JAY-Z's 'New York Times' Op-Ed On Meek Mill Brings Awareness To America's Criminal Justice System
Since news of Meek Mill's sentencing broke on Nov. 6, JAY-Z unabashedly reacted from his Facebook account to sold-out arenas on his "4:44 Tour." Now, the entertainment mogul increased his voice on the situation in the form of a call-to-action op-ed for the New York Times.
The "Moonlight" rapper highlighted the criminal justice system's historic relationship with tacking defendants on parole or probation with red flags in the form of technical violations for minor missteps.
"On the surface, this may look like the story of yet another criminal rapper who didn't smarten up and is back where he started," JAY-Z writes. "But consider this: Meek was around 19 when he was convicted on charges relating to drug and gun possession, and he served an eight-month sentence. Now he's 30, so he has been on probation for basically his entire adult life. For about a decade, he's been stalked by a system that considers the slightest infraction a justification for locking him back inside."

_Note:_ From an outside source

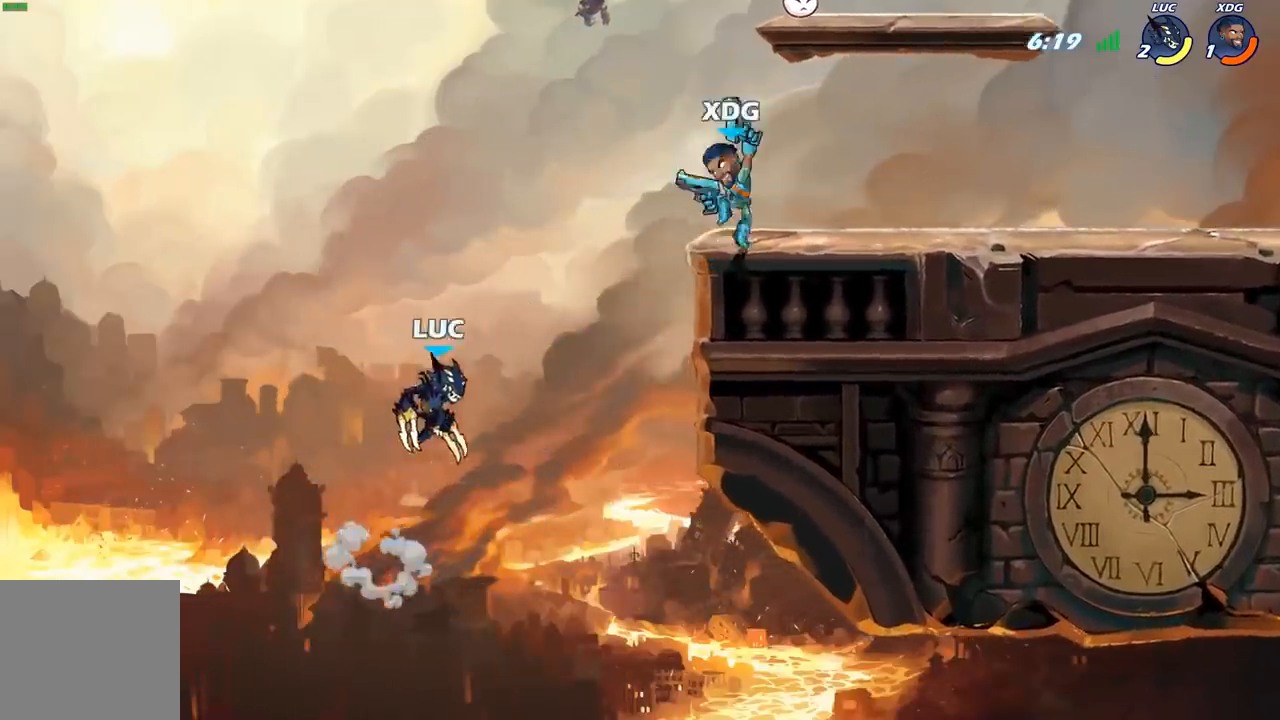
{"buttons": [], "left_stick": "center", "right_stick": "center", "events": [[33, "A", "down"], [150, "A", "up"], [150, "B", "down"], [300, "B", "up"], [467, "left_stick", "center"]]}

From his upbringing in Brooklyn, New York, the TIME: The Kalief Browder Story executive producer shared that he's seen cases like Meek's happen far too often. "Instead of a second chance, probation ends up being a land mine, with a random misstep bringing consequences greater than the crime," he continued. "A person on probation can end up in jail over a technical violation like missing a curfew."
What led to Meek's return to prison stemmed from the dismissal of two incidents. Near the top of this year, he was detained for being involved in a St. Louis airport scuffle, which he was cleared once video evidence surfaced. In August, the NYPD arrested the 30-year-old again for reckless endangerment. On the set of a music video, he was seen popping wheelies on a motorbike. Judge Genece Brinkley also claims Meek failed a drug test. The district attorney threw out both cases, but against his probation officer and the D.A.'s no jail time recommendation, Brinkley still sentenced the "Amen" rapper to two to four years in prison.